(54d) A New Model for the Solubility of Sulphur Dioxide in Aqueous Solutions at Higher Ionic Strength

An extended model for the description of phase and chemical equilibria in aqueous systems containing chloride or bromide in the presence of sulphur dioxide has been developed using new thermodynamical data and Pitzer's activity coefficient model. Solubility data for SO2 in these solutions are substantial for the process design of flue gas cleaning devices using seawater. This process is used by industrial facilities (e.g. refineries, combustors, smelteries) in coastal areas [1, 2]. However, up to now no thermodynamical data were available to effectively design these flue gas cleaning devices.

■ Stored data ■
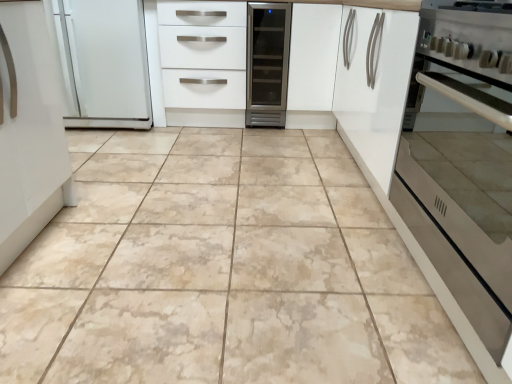
What is the approximate width of white glossy drawers at center?

white glossy drawers at center is 25.47 inches in width.

Find the location of a particular element. This screenshot has width=512, height=384. white glossy drawers at center is located at coordinates (202, 55).

Is satin silver oven at right aimed at beige marble tile at center?

No.

Which is more to the right, satin silver oven at right or beige marble tile at center?

From the viewer's perspective, satin silver oven at right appears more on the right side.

Which is behind, point (452, 303) or point (304, 156)?

The point (304, 156) is more distant.

Are satin silver oven at right and beige marble tile at center making contact?

There is a gap between satin silver oven at right and beige marble tile at center.

Based on the photo, between white glossy drawers at center and white matte cabinet at center, which one has less height?

With less height is white glossy drawers at center.

Measure the distance between white glossy drawers at center and white matte cabinet at center.

22.20 inches.

Is white glossy drawers at center in contact with white matte cabinet at center?

There is a gap between white glossy drawers at center and white matte cabinet at center.

Which is behind, point (223, 9) or point (295, 61)?

Positioned behind is point (295, 61).

You are a GUI agent. You are given a task and a screenshot of the screen. Output one action in this format:
    pyautogui.click(x=<x>, y=<y>)
    Task: Click on the chest of drawers on the left of beige marble tile at center
    
    Given the screenshot: What is the action you would take?
    pyautogui.click(x=202, y=55)

Consider the image. Is white glossy drawers at center inside beige marble tile at center?

No.

From the image's perspective, which is below, beige marble tile at center or white glossy drawers at center?

beige marble tile at center, from the image's perspective.

Considering the sizes of objects beige marble tile at center and white glossy drawers at center in the image provided, who is wider, beige marble tile at center or white glossy drawers at center?

Wider between the two is beige marble tile at center.

The width and height of the screenshot is (512, 384). In order to click on chest of drawers on the left of beige marble tile at center in this screenshot , I will do `click(202, 55)`.

Is white glossy drawers at center next to beige marble tile at center?

No.

Looking at the image, does white glossy drawers at center seem bigger or smaller compared to beige marble tile at center?

Considering their sizes, white glossy drawers at center takes up less space than beige marble tile at center.

Does point (200, 60) appear closer or farther from the camera than point (129, 189)?

Clearly, point (200, 60) is more distant from the camera than point (129, 189).

Considering the sizes of white matte cabinet at center and white glossy drawers at center in the image, is white matte cabinet at center wider or thinner than white glossy drawers at center?

Considering their sizes, white matte cabinet at center looks slimmer than white glossy drawers at center.

Which is in front, white matte cabinet at center or white glossy drawers at center?

Positioned in front is white glossy drawers at center.

Is white matte cabinet at center aimed at white glossy drawers at center?

No, white matte cabinet at center is not facing towards white glossy drawers at center.

Is white matte cabinet at center with white glossy drawers at center?

No, white matte cabinet at center is not with white glossy drawers at center.

Considering the relative positions of white matte cabinet at center and beige marble tile at center in the image provided, is white matte cabinet at center to the right of beige marble tile at center from the viewer's perspective?

Correct, you'll find white matte cabinet at center to the right of beige marble tile at center.

How distant is white matte cabinet at center from beige marble tile at center?

white matte cabinet at center and beige marble tile at center are 4.66 feet apart.

Between white matte cabinet at center and beige marble tile at center, which one has larger size?

beige marble tile at center is bigger.

Identify the location of ceramic tile below the white matte cabinet at center (from the image's perspective). [x=222, y=270].

Is satin silver oven at right aimed at white matte cabinet at center?

No, satin silver oven at right is not facing towards white matte cabinet at center.

Who is taller, satin silver oven at right or white matte cabinet at center?

white matte cabinet at center is taller.

Between satin silver oven at right and white matte cabinet at center, which one is positioned behind?

Positioned behind is white matte cabinet at center.

Where is `ceramic tile above the satin silver oven at right (from the image's perspective)`? ceramic tile above the satin silver oven at right (from the image's perspective) is located at coordinates pyautogui.click(x=222, y=270).

Find the location of a particular element. This screenshot has width=512, height=384. the chest of drawers that is in front of the white matte cabinet at center is located at coordinates (202, 55).

From the image, which object appears to be farther from white glossy drawers at center, white matte cabinet at center or satin silver oven at right?

Based on the image, satin silver oven at right appears to be further to white glossy drawers at center.

Which object lies further to the anchor point beige marble tile at center, satin silver oven at right or white glossy drawers at center?

white glossy drawers at center is positioned further to the anchor beige marble tile at center.

Looking at this image, looking at the image, which one is located further to beige marble tile at center, satin silver oven at right or white matte cabinet at center?

The object further to beige marble tile at center is white matte cabinet at center.

From the image, which object appears to be farther from white glossy drawers at center, satin silver oven at right or beige marble tile at center?

Based on the image, satin silver oven at right appears to be further to white glossy drawers at center.

Looking at the image, which one is located closer to white glossy drawers at center, satin silver oven at right or white matte cabinet at center?

Based on the image, white matte cabinet at center appears to be nearer to white glossy drawers at center.

Looking at the image, which one is located further to white matte cabinet at center, beige marble tile at center or white glossy drawers at center?

The object further to white matte cabinet at center is beige marble tile at center.

Based on the photo, looking at the image, which one is located closer to satin silver oven at right, white matte cabinet at center or beige marble tile at center?

Among the two, beige marble tile at center is located nearer to satin silver oven at right.

Estimate the real-world distances between objects in this image. Which object is further from white matte cabinet at center, beige marble tile at center or satin silver oven at right?

beige marble tile at center lies further to white matte cabinet at center than the other object.

You are a GUI agent. You are given a task and a screenshot of the screen. Output one action in this format:
    pyautogui.click(x=<x>, y=<y>)
    Task: Click on the ceramic tile between satin silver oven at right and white glossy drawers at center from front to back
    
    Given the screenshot: What is the action you would take?
    pyautogui.click(x=222, y=270)

I want to click on the chest of drawers positioned between satin silver oven at right and white matte cabinet at center from near to far, so click(x=202, y=55).

This screenshot has width=512, height=384. I want to click on ceramic tile positioned between satin silver oven at right and white matte cabinet at center from near to far, so click(222, 270).

Identify the location of chest of drawers between beige marble tile at center and white matte cabinet at center along the z-axis. Image resolution: width=512 pixels, height=384 pixels. (202, 55).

■ Activity list ■
1. Using the page text on SO2 solubility, answer:
(a) Which activity coefficient model was used to develop the extended model?
(b) Which ions do the aqueous systems contain alongside sulphur dioxide?
(c) What three kinds of industrial facilities are given as examples of users of the process?
2. Copy the page text on SO2 solubility word for word. Begin at the words "An extended model" and stop after "gas cleaning devices.".

■ Answers given ■
1.
(a) Pitzer's activity coefficient model
(b) Chloride or bromide
(c) Refineries, combustors, and smelteries

2.
An extended model for the description of phase and chemical equilibria in aqueous systems containing chloride or bromide in the presence of sulphur dioxide has been developed using new thermodynamical data and Pitzer's activity coefficient model. Solubility data for SO2 in these solutions are substantial for the process design of flue gas cleaning devices using seawater. This process is used by industrial facilities (e.g. refineries, combustors, smelteries) in coastal areas [1, 2]. However, up to now no thermodynamical data were available to effectively design these flue gas cleaning devices.